• EXERCISE AIM
State how many lines below hold the word "votre". Give that number and no other text.
--- DATA ---
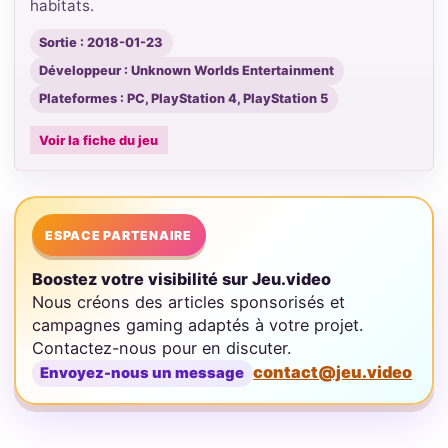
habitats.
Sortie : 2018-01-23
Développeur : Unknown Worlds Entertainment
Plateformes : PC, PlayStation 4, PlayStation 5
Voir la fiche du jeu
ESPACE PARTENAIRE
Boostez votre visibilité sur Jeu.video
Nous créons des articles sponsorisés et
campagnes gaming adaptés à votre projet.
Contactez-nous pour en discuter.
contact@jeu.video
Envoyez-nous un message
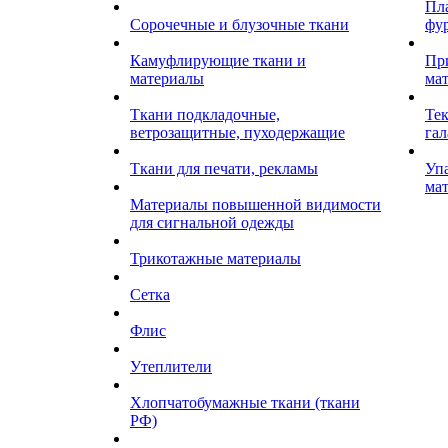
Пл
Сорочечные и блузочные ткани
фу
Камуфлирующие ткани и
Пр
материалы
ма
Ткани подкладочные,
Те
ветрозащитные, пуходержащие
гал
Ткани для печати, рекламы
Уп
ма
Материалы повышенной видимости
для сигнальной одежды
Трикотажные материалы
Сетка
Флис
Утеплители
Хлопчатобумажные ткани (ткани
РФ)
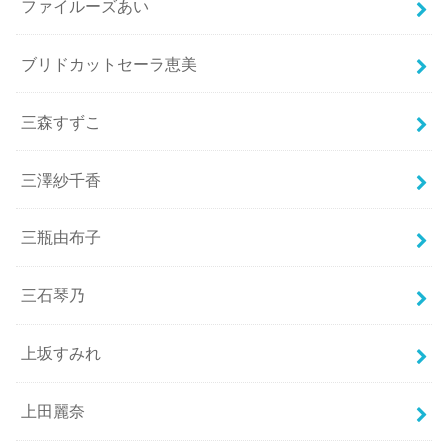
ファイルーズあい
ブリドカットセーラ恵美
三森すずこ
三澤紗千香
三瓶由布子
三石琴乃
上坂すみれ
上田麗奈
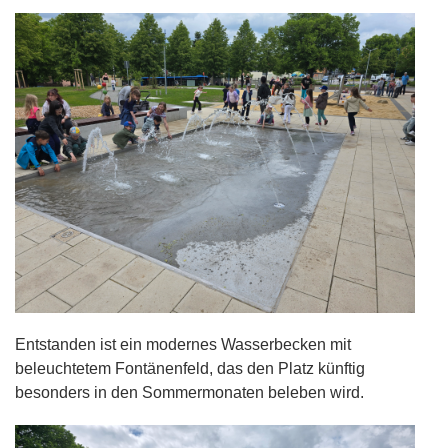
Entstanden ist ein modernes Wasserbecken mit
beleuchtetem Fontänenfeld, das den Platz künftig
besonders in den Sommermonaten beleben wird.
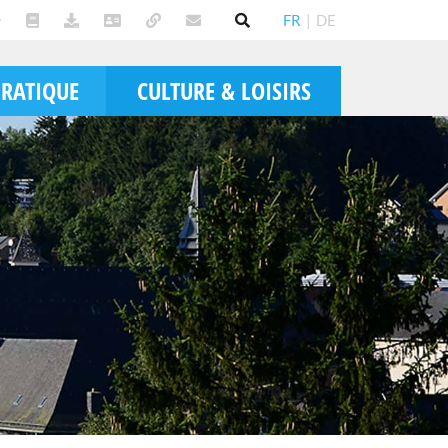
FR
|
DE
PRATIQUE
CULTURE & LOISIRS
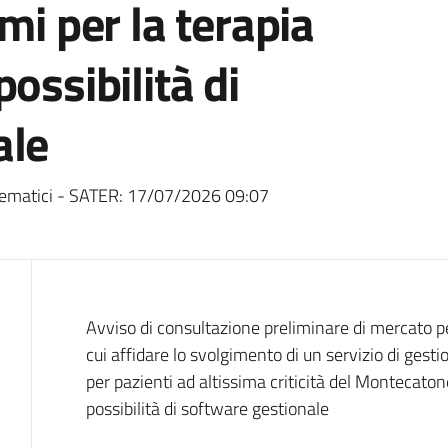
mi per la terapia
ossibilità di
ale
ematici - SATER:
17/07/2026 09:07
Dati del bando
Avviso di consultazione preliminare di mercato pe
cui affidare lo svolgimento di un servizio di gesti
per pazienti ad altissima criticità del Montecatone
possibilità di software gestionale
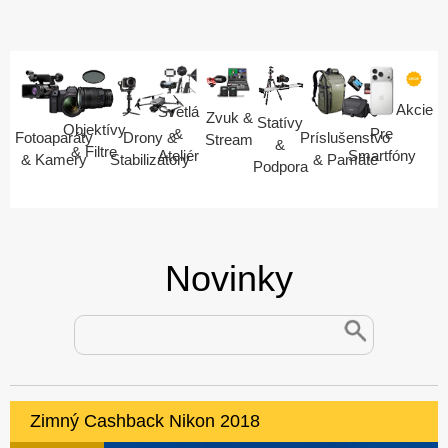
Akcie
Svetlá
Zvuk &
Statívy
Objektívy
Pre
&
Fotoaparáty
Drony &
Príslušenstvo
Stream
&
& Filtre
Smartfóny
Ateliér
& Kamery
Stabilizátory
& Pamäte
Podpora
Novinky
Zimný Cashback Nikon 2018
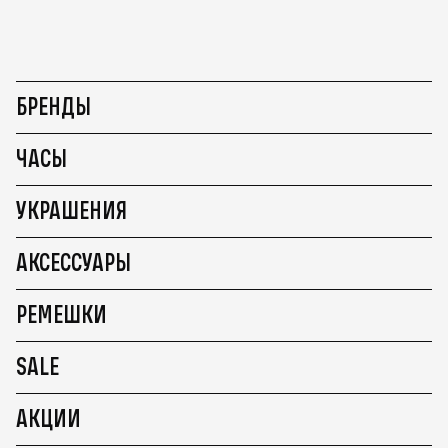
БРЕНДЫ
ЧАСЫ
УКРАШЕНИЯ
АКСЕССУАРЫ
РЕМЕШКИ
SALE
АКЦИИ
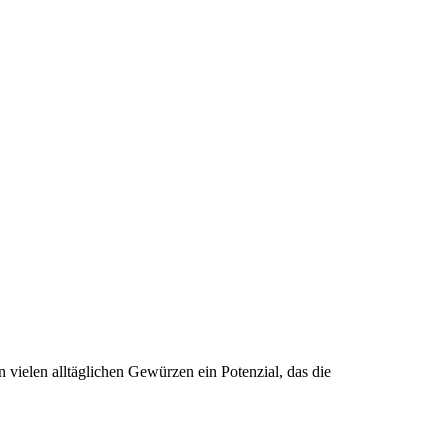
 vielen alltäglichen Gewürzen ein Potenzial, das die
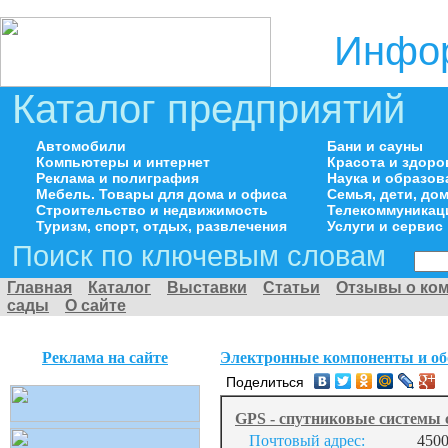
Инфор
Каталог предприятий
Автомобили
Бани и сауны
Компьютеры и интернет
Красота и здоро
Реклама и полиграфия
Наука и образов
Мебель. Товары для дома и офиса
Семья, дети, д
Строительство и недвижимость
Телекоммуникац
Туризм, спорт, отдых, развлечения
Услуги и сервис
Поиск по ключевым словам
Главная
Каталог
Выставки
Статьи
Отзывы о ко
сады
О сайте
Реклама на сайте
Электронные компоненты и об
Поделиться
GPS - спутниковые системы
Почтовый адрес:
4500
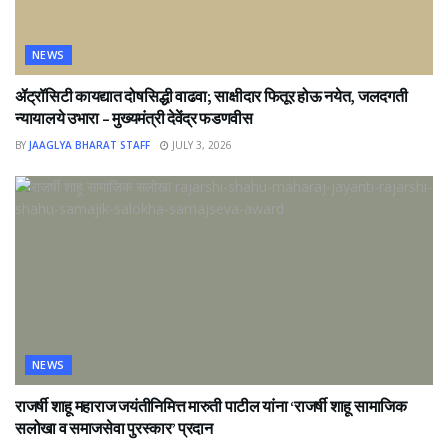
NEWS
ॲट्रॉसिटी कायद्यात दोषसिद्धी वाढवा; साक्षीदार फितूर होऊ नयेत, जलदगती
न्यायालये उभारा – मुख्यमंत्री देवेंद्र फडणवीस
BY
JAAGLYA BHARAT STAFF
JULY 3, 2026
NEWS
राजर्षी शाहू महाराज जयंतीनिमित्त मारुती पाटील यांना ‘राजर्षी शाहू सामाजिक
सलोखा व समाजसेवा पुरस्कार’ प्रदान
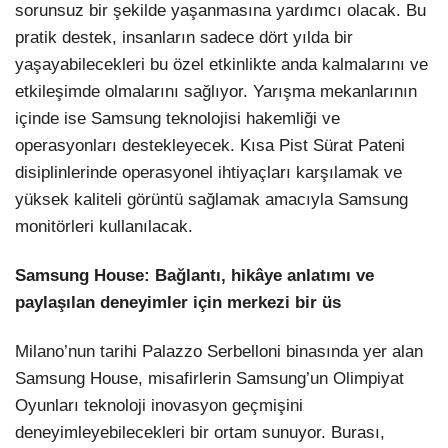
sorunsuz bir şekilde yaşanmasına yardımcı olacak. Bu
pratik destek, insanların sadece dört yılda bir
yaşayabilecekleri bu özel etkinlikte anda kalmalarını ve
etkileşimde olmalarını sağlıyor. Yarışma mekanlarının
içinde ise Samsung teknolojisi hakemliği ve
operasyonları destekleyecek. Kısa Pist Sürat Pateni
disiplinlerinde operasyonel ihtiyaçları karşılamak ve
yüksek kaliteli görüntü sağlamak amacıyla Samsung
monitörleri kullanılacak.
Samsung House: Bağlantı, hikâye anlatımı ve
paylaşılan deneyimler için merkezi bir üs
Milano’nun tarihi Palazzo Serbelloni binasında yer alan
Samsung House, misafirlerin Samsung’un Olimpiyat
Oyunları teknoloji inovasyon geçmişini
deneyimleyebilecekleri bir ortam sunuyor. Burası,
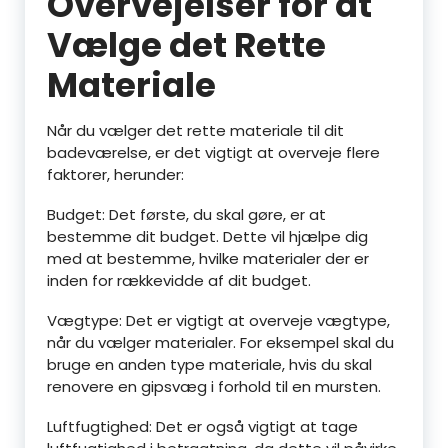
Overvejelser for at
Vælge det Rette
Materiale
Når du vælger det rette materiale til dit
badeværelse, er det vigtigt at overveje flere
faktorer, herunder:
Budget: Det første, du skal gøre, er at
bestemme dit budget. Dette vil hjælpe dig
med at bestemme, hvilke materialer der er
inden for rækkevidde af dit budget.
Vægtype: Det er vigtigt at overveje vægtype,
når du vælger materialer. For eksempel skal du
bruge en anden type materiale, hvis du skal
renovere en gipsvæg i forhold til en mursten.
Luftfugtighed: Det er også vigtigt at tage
---
• RESULT OF THIS EXERCISE
2